God never promised a perfect life. He only promised that He will give strength and comfort to those who seek Him. If that were not the case, my life would have ended long ago as many others i know that would have as well.

As long as man has free will he has free will to become a great person or a greatly corrupted person. To prevent that great corruption God would have to prevent free will and the potential for greatness in man.

Sadie Lou said...

If I were God, I wouldn't let people be born into abusive families, but since there isn't a God who prevents that from happening, all we can do is try to help those who are.
So in other words--a eutopian society where nothing "bad" happens? If you were God, you would control people to the extent of making sure everyone was "happy"? If you were God--you would have people praise and worship you because they don't have a choice.

Jewish Atheist said...

I think there are a few levels of happiness in between abusive families and Utopia. It's not one or the other.

Eric said...

As long as man has free will he has free will to become a great person or a greatly corrupted person. To prevent that great corruption God would have to prevent free will and the potential for greatness in man.
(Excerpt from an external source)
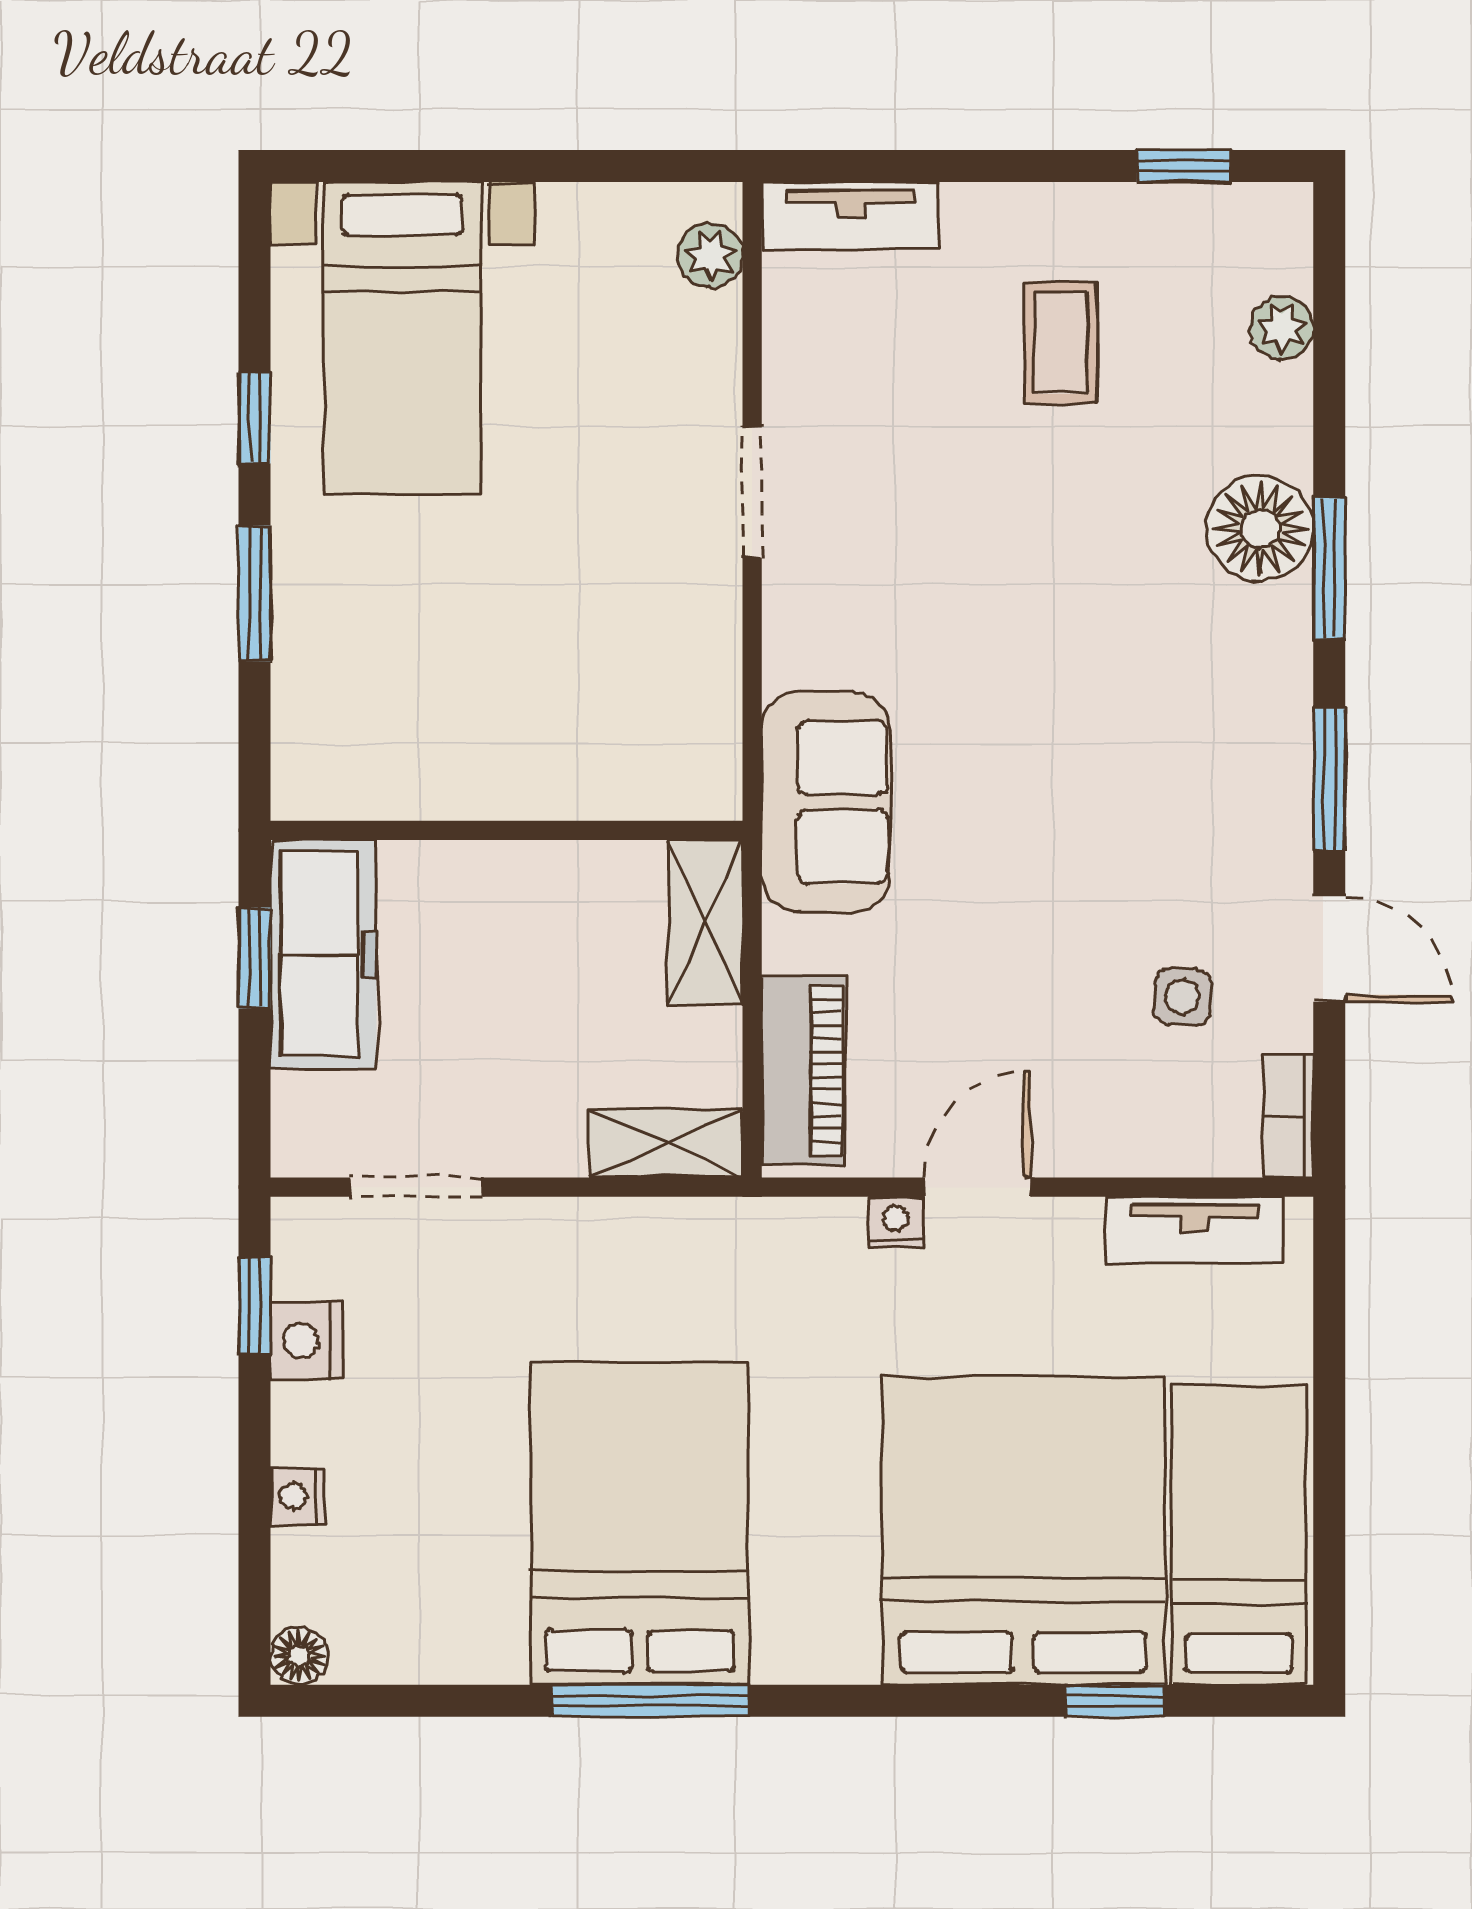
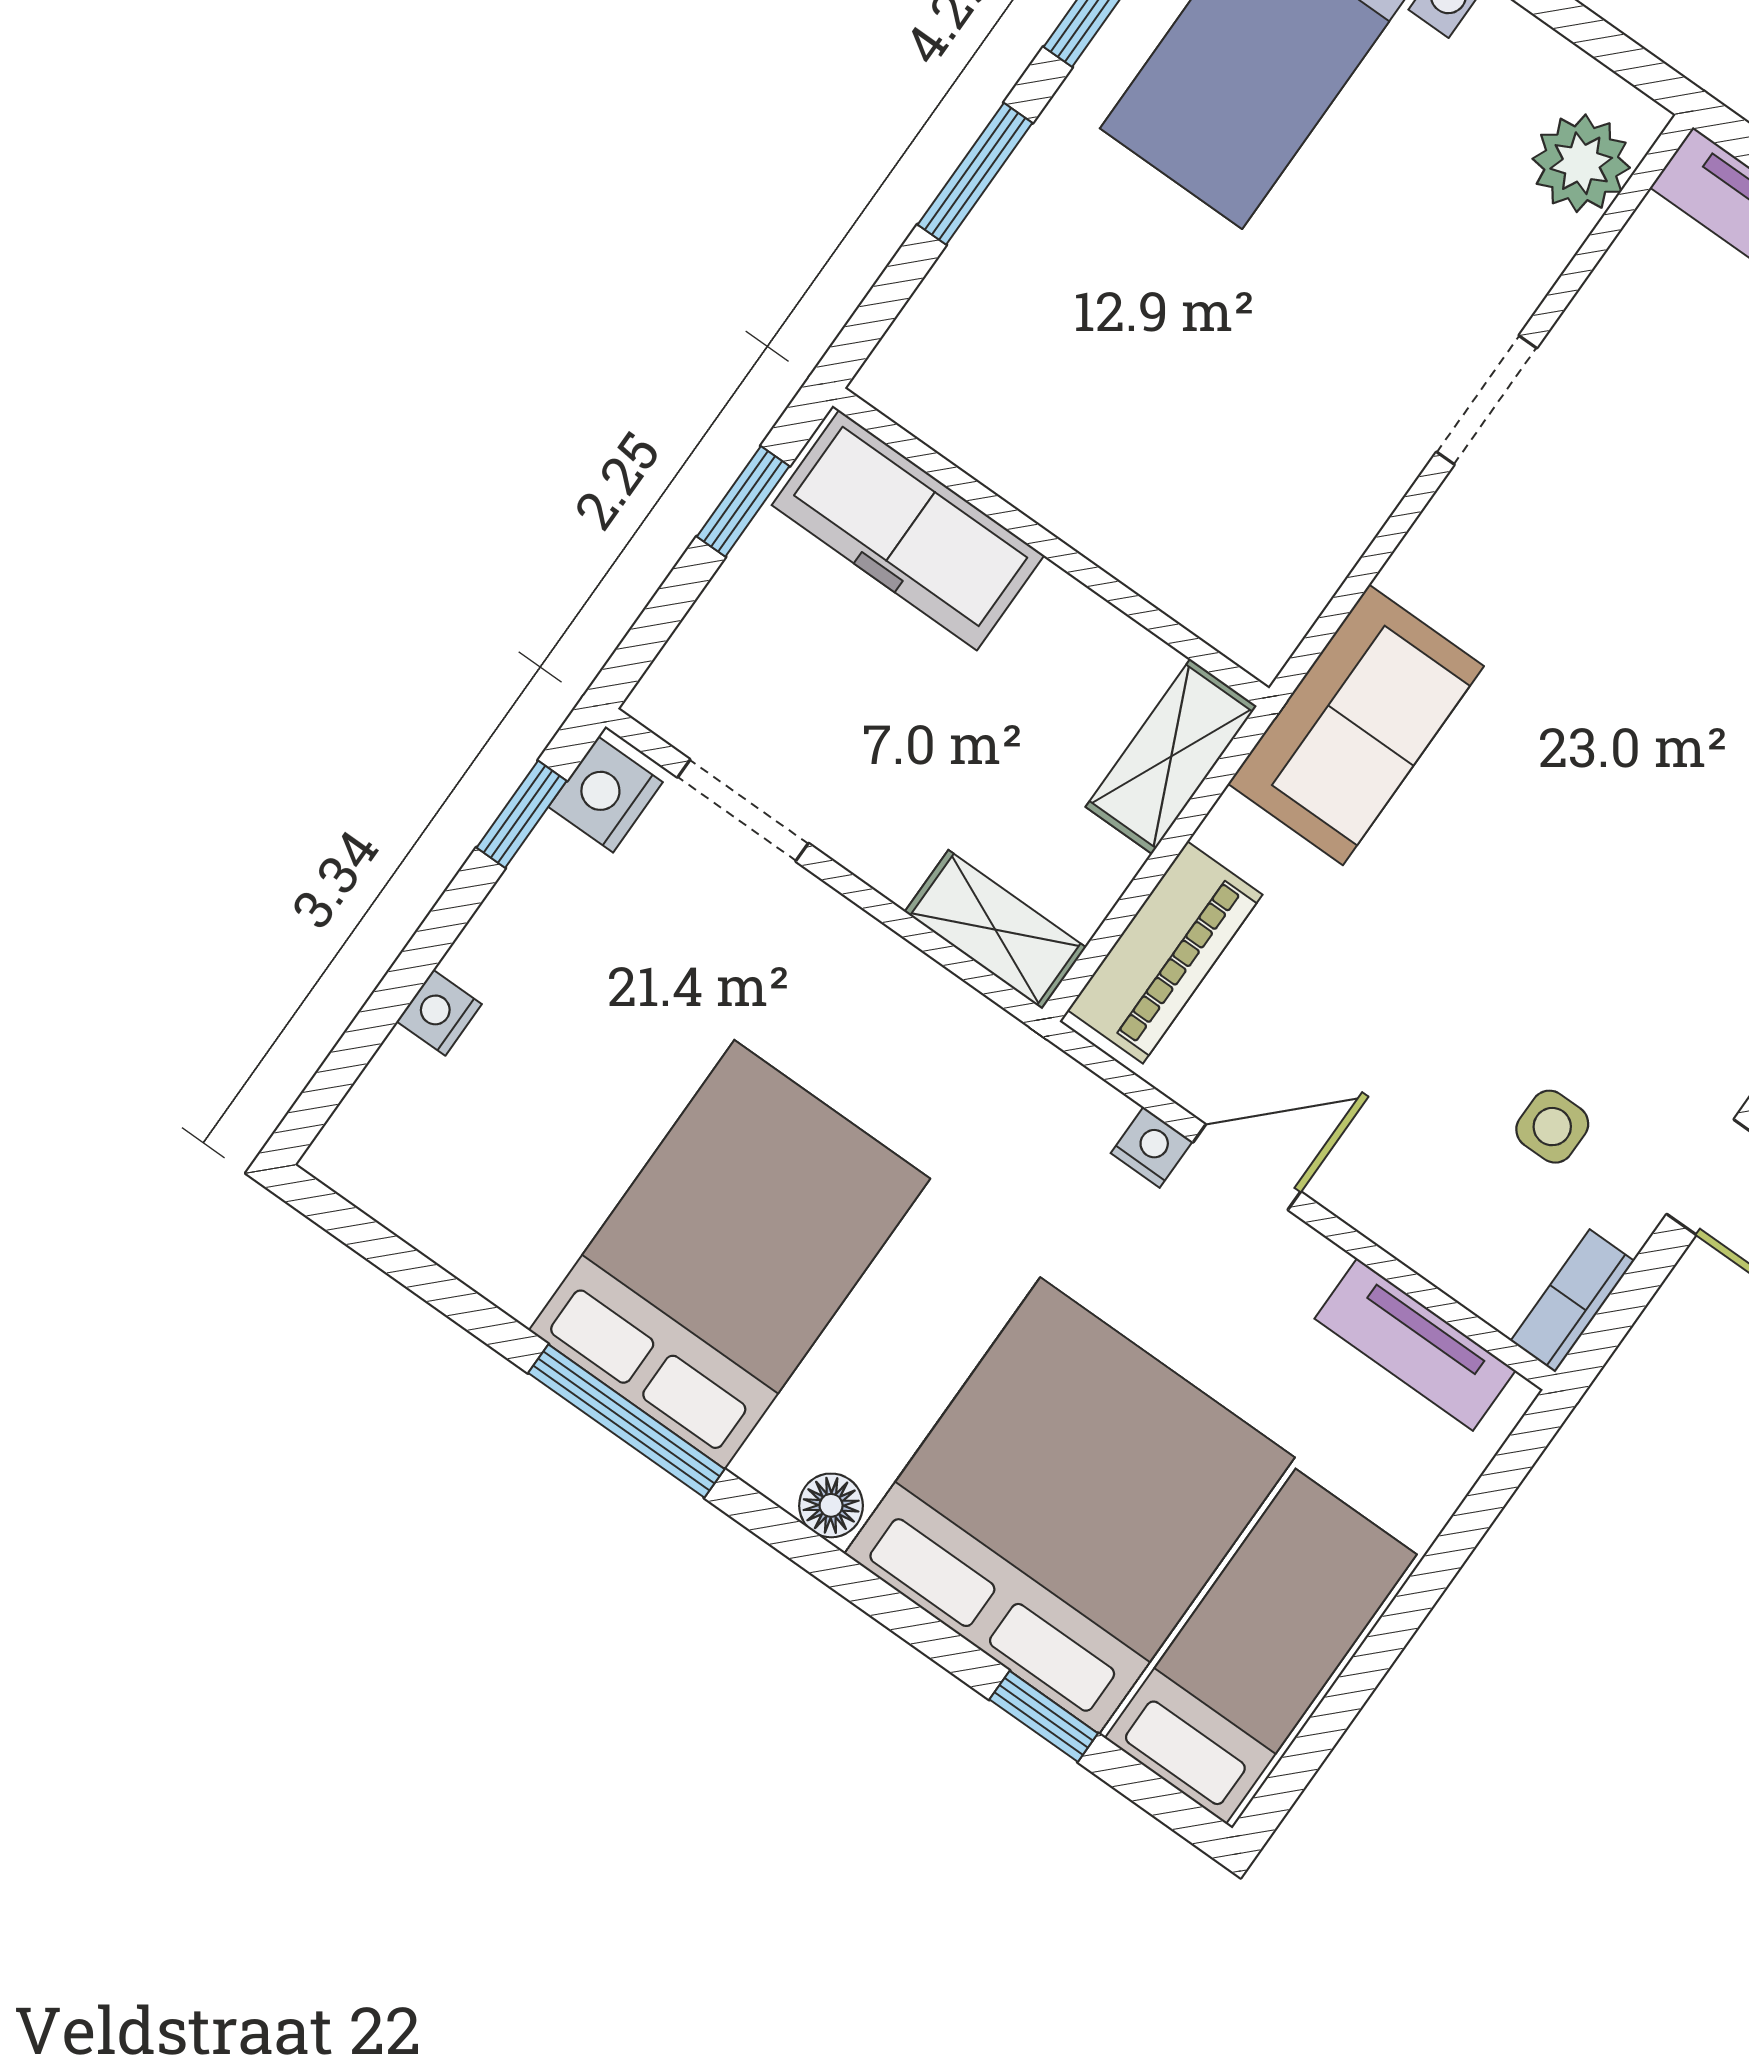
plant: (710, 255) -> (1581, 163), width x1.38, depth x1.38
freezer: (323, 954) -> (908, 530), moved, turned 90
nightstand: (306, 1341) -> (606, 795), moved
floor lamp: (299, 1656) -> (831, 1505), moved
So why are you so against free will? If you create a society where sin (as your sect and interpretation of scripture define it)is outlawed, then there is no chance for virtue freely chosen.

JC Masterpiece said...

Because sin also creates destruction. If you don't remove the free will you need to put into place rules and consequences to help minimize the dammage.

JC Masterpiece said...

As well as give the people guidelines to encourage them to reach their potientials and become great. Something that sin and destruction prevent.